[EXERCISES]:
• 1. In the Windows replication thread, why does Tom Lane think add-connected-event-2.patch can be committed and the issue called resolved?
• 2. Please restate part of the Windows replication thread word for word, starting at "I did instrument" and ending at "new one did.".
• 3. For each statement below, say whether it agrees with the Windows replication thread. Answer yes or no and quote the words of the thread that decide it.
(a) Peter Eisentraut suggests waiting until Wednesday to see if the patch succeeds.
(b) Tom Lane says he has traced down exactly why the process latch is set on the first pass through the loop.
(c) Tom Lane describes add-connected-event-2.patch as his own work.

[PAGE TEXT]:
To move things along, here's a corrected patch --- Jobin, please test.

                        regards, tom lane




--

Jobin Augustine
Architect : Production Database Operations

OpenSCG

phone : +91 9989932600

Re: [HACKERS] [BUGS] Replication to Postgres 10 on Windows is broken

From
Peter Eisentraut
Date:
On 8/13/17 15:46, Noah Misch wrote:
> IMMEDIATE ATTENTION REQUIRED.  This PostgreSQL 10 open item is long past due
> for your status update.  Please reacquaint yourself with the policy on open
> item ownership[1] and then reply immediately.  If I do not hear from you by
> 2017-08-14 20:00 UTC, I will transfer this item to release management team
> ownership without further notice.

It appears there is a patch that fixes the issue now.  Let's wait until
Wednesday to see if that ends up being successful.

Otherwise, the plan forward would be to decorate the change in the
original commit with an #ifndef WIN32.

-- 
Peter Eisentraut              http://www.2ndQuadrant.com/
PostgreSQL Development, 24x7 Support, Remote DBA, Training & Services



Re: [HACKERS] [BUGS] Replication to Postgres 10 on Windows is broken

From
Tom Lane
Date:
Peter Eisentraut <peter.eisentraut@2ndquadrant.com> writes:
> It appears there is a patch that fixes the issue now.  Let's wait until
> Wednesday to see if that ends up being successful.

Jobim reported success with add-connected-event-2.patch --- are you
expecting more testing to happen?

I did instrument the loop in libpqrcv_connect and verified that the
process latch is set the first time through.  I haven't traced down
exactly why it's set at that point, but that confirms why Andres'
initial patch didn't work and the new one did.

I think we could commit add-connected-event-2.patch and call this
issue resolved.
        regards, tom lane



Re: [HACKERS] [BUGS] Replication to Postgres 10 on Windows is broken

From
Peter Eisentraut
Date:
On 8/14/17 10:57, Tom Lane wrote:
> I think we could commit add-connected-event-2.patch and call this
> issue resolved.

Would you like to commit your patch then?

-- 
Peter Eisentraut              http://www.2ndQuadrant.com/
PostgreSQL Development, 24x7 Support, Remote DBA, Training & Services



Re: [HACKERS] [BUGS] Replication to Postgres 10 on Windows is broken

From
Tom Lane
Date:
Peter Eisentraut <peter.eisentraut@2ndquadrant.com> writes:
> On 8/14/17 10:57, Tom Lane wrote:
>> I think we could commit add-connected-event-2.patch and call this
>> issue resolved.

> Would you like to commit your patch then?

It's really Andres' patch, but I can push it.
        regards, tom lane



Re: [HACKERS] [BUGS] Replication to Postgres 10 on Windows is broken

From
Andres Freund
Date:


On August 15, 2017 7:04:59 AM PDT, Tom Lane <tgl@sss.pgh.pa.us> wrote:
>Peter Eisentraut <peter.eisentraut@2ndquadrant.com> writes:
>> On 8/14/17 10:57, Tom Lane wrote:
>>> I think we could commit add-connected-event-2.patch and call this
>>> issue resolved.

[DATA LISTING]:
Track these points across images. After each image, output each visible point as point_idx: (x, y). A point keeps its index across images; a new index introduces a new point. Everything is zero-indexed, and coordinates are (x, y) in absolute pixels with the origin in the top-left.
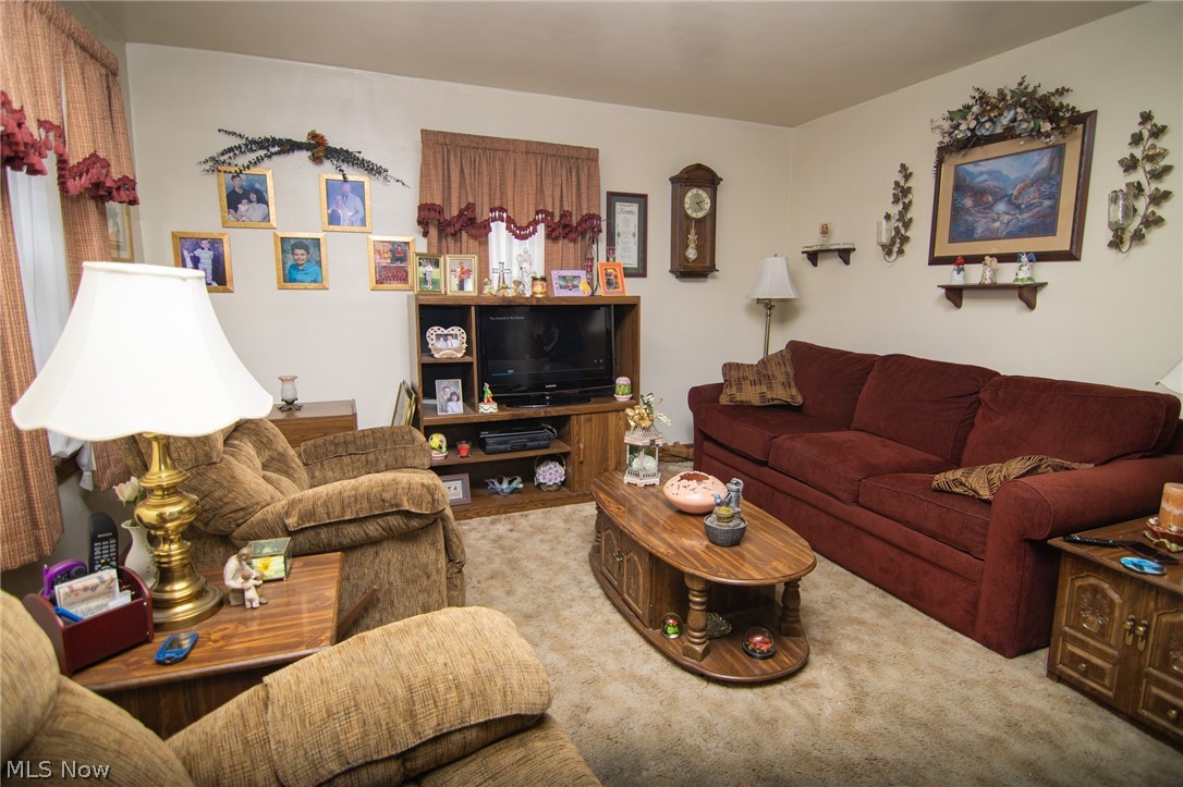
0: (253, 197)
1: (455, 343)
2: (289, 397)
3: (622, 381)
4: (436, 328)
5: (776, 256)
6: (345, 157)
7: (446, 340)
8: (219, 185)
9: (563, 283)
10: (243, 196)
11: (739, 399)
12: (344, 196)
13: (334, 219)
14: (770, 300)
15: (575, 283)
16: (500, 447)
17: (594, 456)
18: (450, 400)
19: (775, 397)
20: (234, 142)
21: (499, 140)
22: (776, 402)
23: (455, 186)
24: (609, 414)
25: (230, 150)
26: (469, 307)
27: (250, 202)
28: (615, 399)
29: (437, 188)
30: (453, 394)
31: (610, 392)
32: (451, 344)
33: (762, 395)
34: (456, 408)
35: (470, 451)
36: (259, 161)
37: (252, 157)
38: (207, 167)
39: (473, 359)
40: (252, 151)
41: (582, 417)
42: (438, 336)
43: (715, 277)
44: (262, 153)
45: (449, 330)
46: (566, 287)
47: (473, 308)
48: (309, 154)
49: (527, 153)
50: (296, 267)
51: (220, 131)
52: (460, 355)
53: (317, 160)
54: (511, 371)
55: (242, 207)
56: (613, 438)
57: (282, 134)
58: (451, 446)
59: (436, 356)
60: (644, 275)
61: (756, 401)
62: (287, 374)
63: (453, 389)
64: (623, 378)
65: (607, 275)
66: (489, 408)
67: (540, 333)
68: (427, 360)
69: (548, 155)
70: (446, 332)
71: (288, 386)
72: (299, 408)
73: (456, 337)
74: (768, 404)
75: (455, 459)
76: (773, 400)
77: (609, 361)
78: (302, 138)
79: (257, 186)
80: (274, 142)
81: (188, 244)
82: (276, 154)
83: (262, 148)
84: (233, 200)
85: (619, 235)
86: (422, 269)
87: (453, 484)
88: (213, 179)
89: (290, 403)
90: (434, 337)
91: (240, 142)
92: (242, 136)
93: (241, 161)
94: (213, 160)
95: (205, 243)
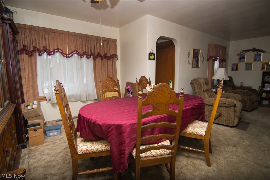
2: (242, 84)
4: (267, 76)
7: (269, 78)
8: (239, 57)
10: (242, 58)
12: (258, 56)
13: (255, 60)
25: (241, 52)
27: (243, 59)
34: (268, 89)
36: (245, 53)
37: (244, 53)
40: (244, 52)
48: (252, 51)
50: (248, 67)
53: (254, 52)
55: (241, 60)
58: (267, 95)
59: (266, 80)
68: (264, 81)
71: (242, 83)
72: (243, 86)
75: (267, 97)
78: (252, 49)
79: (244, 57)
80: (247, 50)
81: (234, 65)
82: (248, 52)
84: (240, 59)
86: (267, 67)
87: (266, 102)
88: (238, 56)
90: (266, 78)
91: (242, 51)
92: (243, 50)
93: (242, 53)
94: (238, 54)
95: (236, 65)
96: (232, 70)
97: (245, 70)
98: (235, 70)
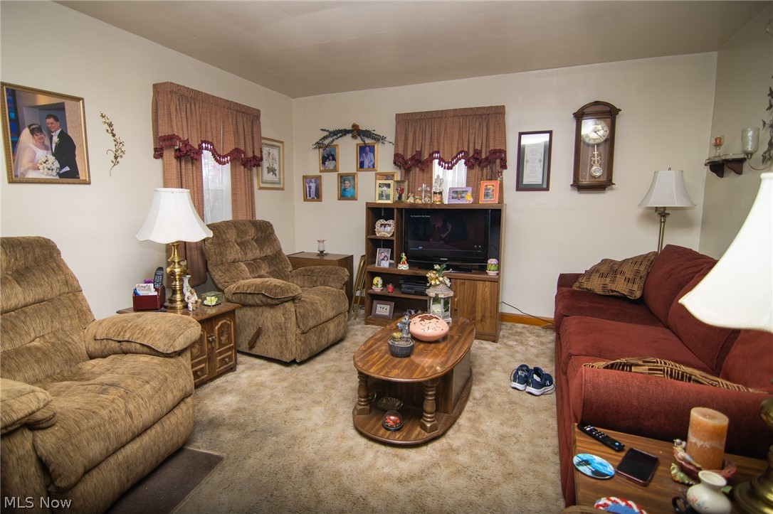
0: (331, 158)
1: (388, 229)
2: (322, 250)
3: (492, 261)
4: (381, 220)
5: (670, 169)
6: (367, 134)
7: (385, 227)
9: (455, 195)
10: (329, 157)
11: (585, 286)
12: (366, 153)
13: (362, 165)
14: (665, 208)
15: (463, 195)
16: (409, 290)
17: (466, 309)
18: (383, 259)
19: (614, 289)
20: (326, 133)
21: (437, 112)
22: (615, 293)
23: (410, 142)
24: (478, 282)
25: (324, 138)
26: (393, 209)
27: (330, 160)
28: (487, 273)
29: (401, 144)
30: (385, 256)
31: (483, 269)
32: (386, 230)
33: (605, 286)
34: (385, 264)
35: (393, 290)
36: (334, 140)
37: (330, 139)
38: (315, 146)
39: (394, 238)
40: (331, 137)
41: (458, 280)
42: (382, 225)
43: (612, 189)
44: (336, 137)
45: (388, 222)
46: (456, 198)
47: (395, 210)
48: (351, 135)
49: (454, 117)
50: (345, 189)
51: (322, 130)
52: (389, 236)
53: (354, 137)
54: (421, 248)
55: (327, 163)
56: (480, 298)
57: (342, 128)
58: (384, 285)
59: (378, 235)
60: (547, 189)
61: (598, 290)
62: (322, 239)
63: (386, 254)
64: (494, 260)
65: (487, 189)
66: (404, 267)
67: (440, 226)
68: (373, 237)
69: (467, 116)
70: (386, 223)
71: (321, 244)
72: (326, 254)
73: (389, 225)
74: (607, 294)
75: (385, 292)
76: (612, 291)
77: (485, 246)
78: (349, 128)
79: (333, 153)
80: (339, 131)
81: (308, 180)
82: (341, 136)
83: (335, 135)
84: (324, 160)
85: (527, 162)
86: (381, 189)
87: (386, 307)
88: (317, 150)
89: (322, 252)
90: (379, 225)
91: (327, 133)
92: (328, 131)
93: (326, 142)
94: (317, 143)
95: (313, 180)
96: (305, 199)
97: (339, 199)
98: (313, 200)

[TASK-BY-TASK ANSWERS]:
• 1. Jobim reported success with add-connected-event-2.patch. Tom Lane also instrumented the loop in libpqrcv_connect and verified that the process latch is set the first time through. That confirms why Andres' initial patch didn't work and the new one did.

• 2.
I did instrument the loop in libpqrcv_connect and verified that the
process latch is set the first time through.  I haven't traced down
exactly why it's set at that point, but that confirms why Andres'
initial patch didn't work and the new one did.

• 3.
(a) Yes: "Let's wait until Wednesday to see if that ends up being successful."
(b) No: "I haven't traced down exactly why it's set at that point"
(c) No: "It's really Andres' patch, but I can push it."